Work task A: In the interview excerpt on public health, what share of America's health-care spending goes to public health?
Work task B: Extend the interview excerpt on public health, picking up right after its final sentence.

Excerpt to read:
Ed Yong: The only thing I would push back gently on is that this is a recent thing. I think it’s actually our default posture. I think that people do gravitate towards these biomedical solutions. There’s this sort of techno-utopian view that more research and some kind of hifalutin development is going to address problems. But in many ways, these advances are kind of sticking customs that don’t address the foundational rot that has allowed lots of marginalized groups, from Black people to Indigenous people to disabled and elderly and poor people, to be disproportionately hit. That can be solved through social interventions: things like universal health care, things like sick pay for all. It’s not rocket science. Those are measures that you could put in and that wouldn’t have to wait for something biomedical. But we look for that silver bullet because I think it’s almost easier. It absolves us of responsibility for looking deeply at the systemic underpinnings of these crises and trying to actually fix them.
I write about this in the big piece: This minuscule fraction, 2.5 percent, of America’s health-care spending is on public health. What we’re doing is we’re spending huge amounts of money to treat people who are already sick and almost no money on preventing them from falling sick in the first place, which, when you think about it, is ludicrous. The entire point of health care is to maintain health for as long as possible. And the best way to do that is through prevention. That’s what public health is. It is the world of things like sanitation, of vaccination, of testing and tracing and isolating.

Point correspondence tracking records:

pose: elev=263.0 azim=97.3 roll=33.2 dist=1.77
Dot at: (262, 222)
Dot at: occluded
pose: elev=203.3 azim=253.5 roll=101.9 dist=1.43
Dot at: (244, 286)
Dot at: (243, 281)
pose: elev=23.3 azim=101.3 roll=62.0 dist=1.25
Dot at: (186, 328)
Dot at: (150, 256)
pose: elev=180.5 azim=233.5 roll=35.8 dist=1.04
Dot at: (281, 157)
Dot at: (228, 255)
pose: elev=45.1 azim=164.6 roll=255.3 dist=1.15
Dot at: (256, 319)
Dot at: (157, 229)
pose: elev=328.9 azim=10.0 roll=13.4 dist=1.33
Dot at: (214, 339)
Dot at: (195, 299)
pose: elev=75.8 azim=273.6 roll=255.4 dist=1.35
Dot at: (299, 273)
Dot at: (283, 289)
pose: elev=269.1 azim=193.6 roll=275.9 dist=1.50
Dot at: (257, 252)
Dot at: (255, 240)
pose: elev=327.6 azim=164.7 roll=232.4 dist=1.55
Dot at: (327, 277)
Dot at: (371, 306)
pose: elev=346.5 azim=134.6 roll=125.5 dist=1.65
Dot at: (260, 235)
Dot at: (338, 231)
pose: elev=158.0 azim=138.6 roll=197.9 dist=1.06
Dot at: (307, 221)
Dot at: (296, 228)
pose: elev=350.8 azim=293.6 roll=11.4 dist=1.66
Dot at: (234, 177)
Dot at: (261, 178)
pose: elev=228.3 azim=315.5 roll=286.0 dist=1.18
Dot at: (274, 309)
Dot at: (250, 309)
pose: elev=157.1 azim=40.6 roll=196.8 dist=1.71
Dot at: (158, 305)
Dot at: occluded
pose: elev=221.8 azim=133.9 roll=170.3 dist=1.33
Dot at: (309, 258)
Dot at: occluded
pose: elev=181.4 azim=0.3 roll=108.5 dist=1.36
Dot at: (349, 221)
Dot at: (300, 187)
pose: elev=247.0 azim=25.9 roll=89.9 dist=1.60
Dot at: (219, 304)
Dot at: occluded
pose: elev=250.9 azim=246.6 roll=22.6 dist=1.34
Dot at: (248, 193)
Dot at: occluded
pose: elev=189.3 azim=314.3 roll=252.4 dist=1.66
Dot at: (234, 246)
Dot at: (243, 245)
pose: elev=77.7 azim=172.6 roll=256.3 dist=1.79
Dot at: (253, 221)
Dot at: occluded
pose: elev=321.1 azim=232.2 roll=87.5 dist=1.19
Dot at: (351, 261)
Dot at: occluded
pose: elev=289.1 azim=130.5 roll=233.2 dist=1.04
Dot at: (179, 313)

Expected answer A: 2.5 percent.

Expected answer B:
Wells: But sanitation and prevention is boring. And, like, getting in a crisis and then having to solve it and the hero comes to save the day with some sort of innovation is exciting.
Yong: I mean, yes, I actually think that’s true. Public-health people lament this all the time: Public health is distinctly not sexy. And it’s especially not that when it works. I think it’s the problem. When public health works, all that you see is the miracle of a normal, healthy day. It’s only when it doesn’t work, when everything goes to pot, that you realize just what you are missing.
It’s really hard to internalize that. People take their health for granted. I don’t think it’s a stretch to say that so much of our fiction involve stories of, like, people doing stupid things and a hero comes in and saves the day. Just stop people from doing the stupid things in the first place.
Wells: But then you’re being a buzzkill.
James Hamblin: Nanny state … socialists … taking away my soda …
Yong: … strapping a seat belt on you whilst pulling that cigarette out of your mouth.
Hamblin: These are the things I was thinking about when I was sitting in a radiology reading room, reading CT scans and MRIs. I just felt like I really wasn’t helping with the problems. And then I stopped doing that, and I went and studied public health and got into writing about this stuff. And I feel like it quickly becomes political. It’s hard to advocate for these things without sounding like it’s aligning with certain political incentives, even if your actual incentive is really just to keep people healthy.
Yong: I think a lot of this does boil down to your values and how you see the world. Now, I would argue that acting in the collective good and looking after other people who are not you is a moral choice. And I think that the extreme opposite of that—this sort of rugged individualism; this neoliberal attitude of “every person for themselves,” If you get sick, it’s your own fault—is not only wrong, but counterproductive. It creates a lot of the conditions that allow this virus to spread.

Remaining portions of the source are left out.